Top of DATASET ENTRIES

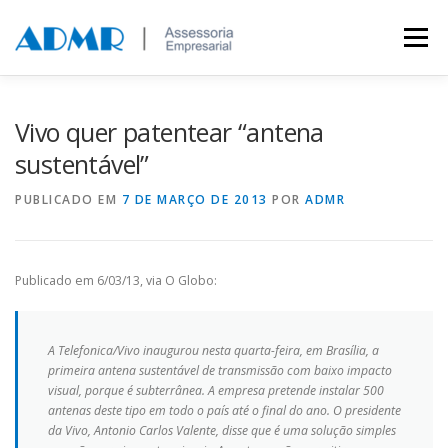
Saltar para conteúdo
Menu
MARCAS E PATENTES
A EMPRESA
CLIENTES
Vivo quer patentear “antena
sustentável”
FALE CONOSCO
PUBLICADO EM
7 DE MARÇO DE 2013
POR
ADMR
Publicado em 6/03/13, via O Globo:
A Telefonica/Vivo inaugurou nesta quarta-feira, em Brasília, a
primeira antena sustentável de transmissão com baixo impacto
visual, porque é subterrânea. A empresa pretende instalar 500
antenas deste tipo em todo o país até o final do ano. O presidente
da Vivo, Antonio Carlos Valente, disse que é uma solução simples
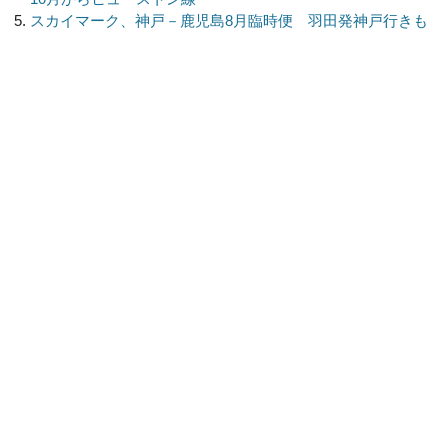
スカイマーク、神戸－鹿児島8月臨時便 羽田発神戸行きも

Bottom of DATASET ENTRIES

EXERCISE GOAL
Would you provide an exact, picture-free copy of the data above?

TASK SOLUTION
Saltar para conteúdo
Menu
MARCAS E PATENTES
A EMPRESA
CLIENTES
Vivo quer patentear “antena
sustentável”
FALE CONOSCO
PUBLICADO EM
7 DE MARÇO DE 2013
POR
ADMR
Publicado em 6/03/13, via O Globo:
A Telefonica/Vivo inaugurou nesta quarta-feira, em Brasília, a
primeira antena sustentável de transmissão com baixo impacto
visual, porque é subterrânea. A empresa pretende instalar 500
antenas deste tipo em todo o país até o final do ano. O presidente
da Vivo, Antonio Carlos Valente, disse que é uma solução simples
スカイマーク、神戸－鹿児島8月臨時便 羽田発神戸行きも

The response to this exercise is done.